Absenteeism has increased by 16% in 4 years. This increase is due to an increase in the average annual duration of stoppages, which reaches an average of 51 days per year.
The phenomenon is worrying. According to a new study by Gras Savoye Willis Towers Watson, French employees are taking longer and longer sick leave, and therefore suffer from increasingly serious or disabling pathologies. “Employees are therefore not more likely to stop, but they stop longer. The stops are therefore more serious, and employees have more and more difficulty in returning”, analyzes Julien Remy, head of the absenteeism offer from Gras Savoye Willis Towers Watson.
Absenteeism has increased by 16% in 4 years. This increase is due to an increase in the average annual duration of stoppages, which reaches an average of 51 days per year (for stoppages of 4 days or more). Stops of more than 6 months therefore now represent 40% of sick leave. For employees having taken at least one stoppage of more than four days, the average frequency is 1.44 stoppages of more than 4 days per employee and per year. This increase does not spare any sector of activity and any category of employees.
Non-executives have about twice the absenteeism
And everyone is the loser, including employers. “As a general rule, an absenteeism rate of 1% generates a cost representing between 1 and 2% of the payroll. This includes the cost of maintaining the salary, the impacts of the employee’s absence as well as the replacement costs. On the sample analyzed, the average absenteeism rate of 3.54% therefore translates into a cost of 3.5% to 7% of the payroll, a phenomenon which is increasingly costing social security. and to businesses, “specifies Julien Remy. He suggests: “by focusing the action on the employees most likely to stop and by trying to limit the duration of the longest stops, a company can therefore act effectively on its absenteeism rate”.
Within the same company, an employee over 50 will have on average more than three times more absenteeism than an employee under 30, the health risk being increased tenfold by age.
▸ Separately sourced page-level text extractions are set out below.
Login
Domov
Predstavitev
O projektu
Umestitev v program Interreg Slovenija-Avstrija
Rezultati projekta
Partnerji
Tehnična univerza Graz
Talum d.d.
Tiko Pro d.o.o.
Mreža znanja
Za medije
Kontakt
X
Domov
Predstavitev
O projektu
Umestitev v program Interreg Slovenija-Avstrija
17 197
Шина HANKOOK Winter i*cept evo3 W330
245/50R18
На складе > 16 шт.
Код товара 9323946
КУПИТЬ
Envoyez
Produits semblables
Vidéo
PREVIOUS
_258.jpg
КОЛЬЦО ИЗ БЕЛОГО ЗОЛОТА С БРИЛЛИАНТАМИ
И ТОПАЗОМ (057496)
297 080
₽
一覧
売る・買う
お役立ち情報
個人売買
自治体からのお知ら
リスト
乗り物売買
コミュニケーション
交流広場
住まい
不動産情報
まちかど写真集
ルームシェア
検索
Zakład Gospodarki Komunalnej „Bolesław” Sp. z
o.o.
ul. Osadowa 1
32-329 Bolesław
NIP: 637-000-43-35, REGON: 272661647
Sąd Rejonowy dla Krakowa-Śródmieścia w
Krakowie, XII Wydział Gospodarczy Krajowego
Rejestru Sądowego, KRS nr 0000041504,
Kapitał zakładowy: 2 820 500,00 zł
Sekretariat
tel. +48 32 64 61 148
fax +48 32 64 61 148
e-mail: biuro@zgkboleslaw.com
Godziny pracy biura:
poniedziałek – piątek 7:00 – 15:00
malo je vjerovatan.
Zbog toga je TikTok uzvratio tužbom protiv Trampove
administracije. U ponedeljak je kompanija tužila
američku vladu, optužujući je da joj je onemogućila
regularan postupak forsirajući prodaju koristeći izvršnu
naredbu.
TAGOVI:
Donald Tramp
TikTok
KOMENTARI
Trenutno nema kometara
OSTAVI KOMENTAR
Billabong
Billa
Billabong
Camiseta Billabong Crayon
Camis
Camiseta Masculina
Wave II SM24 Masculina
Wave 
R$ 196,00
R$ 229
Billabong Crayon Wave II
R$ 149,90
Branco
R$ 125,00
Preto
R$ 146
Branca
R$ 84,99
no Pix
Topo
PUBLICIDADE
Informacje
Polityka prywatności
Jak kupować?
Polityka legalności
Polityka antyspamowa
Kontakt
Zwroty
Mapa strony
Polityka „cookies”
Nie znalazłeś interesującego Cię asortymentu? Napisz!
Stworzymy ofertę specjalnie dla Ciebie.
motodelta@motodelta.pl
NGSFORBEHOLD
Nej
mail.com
In addition, non-executives have absenteeism approximately twice as high as that of executives (4.6% against 2.2%).
The profession exercised is decisive
More specifically still, the profession exercised is decisive. “We note overall that for a given sector, absenteeism increases with the low level of qualification, the arduousness of the work and the lack of commitment. We can cite the example of the health sector where the employees most affected by the “absenteeism are the nursing assistants and hospital service agents. The arduousness of their function is now recognized, but they are generally not considered in the company,” argues Julien Rémy. The front page of the magazine Society indicates for its part “that a third of people think that their job is useless”.
The study Absenteeism 2018 is based on a panel of 428,802 employees in 4,000 companies. The analysis relates to sick leave or ATMP (work accident and occupational disease) of more than 4 days, ie a total of 5,546,502 days of sick leave.